OH: 2012 was indeed our first complete fiscal year. It is therefore still too early to really comment on this topic. We reckon that our 4.3% recorded for this 12-month period is actually pretty satisfactory if we consider that our volatility is certainly one of the lowest observed among a dozen of UCITS funds operating in this true equity market neutral arena. We are primarily interested in offering our investors an attractive and regular annual risk-adjusted performance. We are more than satisfied with the result as, given the high degree of market uncertainty and consequently high level of volatility, the gross exposure was on average significantly below the target corridor in 2012.
Noteworthy is also the fact, that roughly 2/3 of our pair-trades wound up in the green.
LH: What stocks and sectors do you find interesting at the moment and why?

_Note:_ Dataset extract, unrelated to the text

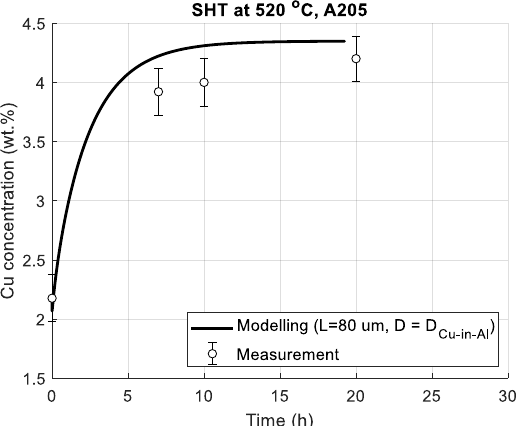
Figure 11. Simulated and measured Cu concentration in the matrix during solution heat treatment at 520 °C for the A205 alloy; the typical value of diffusion coefficient, D Cu-in-Al , from Table 3 is applied in the model.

OH: We do not rely on outperformance in one sector versus another; as we do not take on inter sector risk. We need stocks for which we are able to trade on their fundamentals which they ultimately always do. We only look for outperformers versus underperformers within a tightly defined sector.
LH: How do you approach valuation? How do you do the valuation of a stock?
OH: Our valuations are based on a systematic and in-depth fundamental research of the companies that we invest in. Unlike “long-only” investors, however, we do not value the companies within our asset universe independent of each other, but merely seek to identify promising risk reward situations in relative valuation terms. Hence we might come to the conclusion that BMW is attractive relative Daimler, without having specific “fair values” or “price targets” for one or the other. We combine historical metrics such as Earnings and EBITDA growth, as well as stability with current consensus data. As a general rule we typically like high quality firms trading a suppressed valuation premia and dislike names of lesser quality with lofty valuations relative to the quality of the enterprise.
LH: How liquid is your portfolio?
OH: The portfolio is highly liquid and could be easily be liquidated within a day without incurring significant slippage.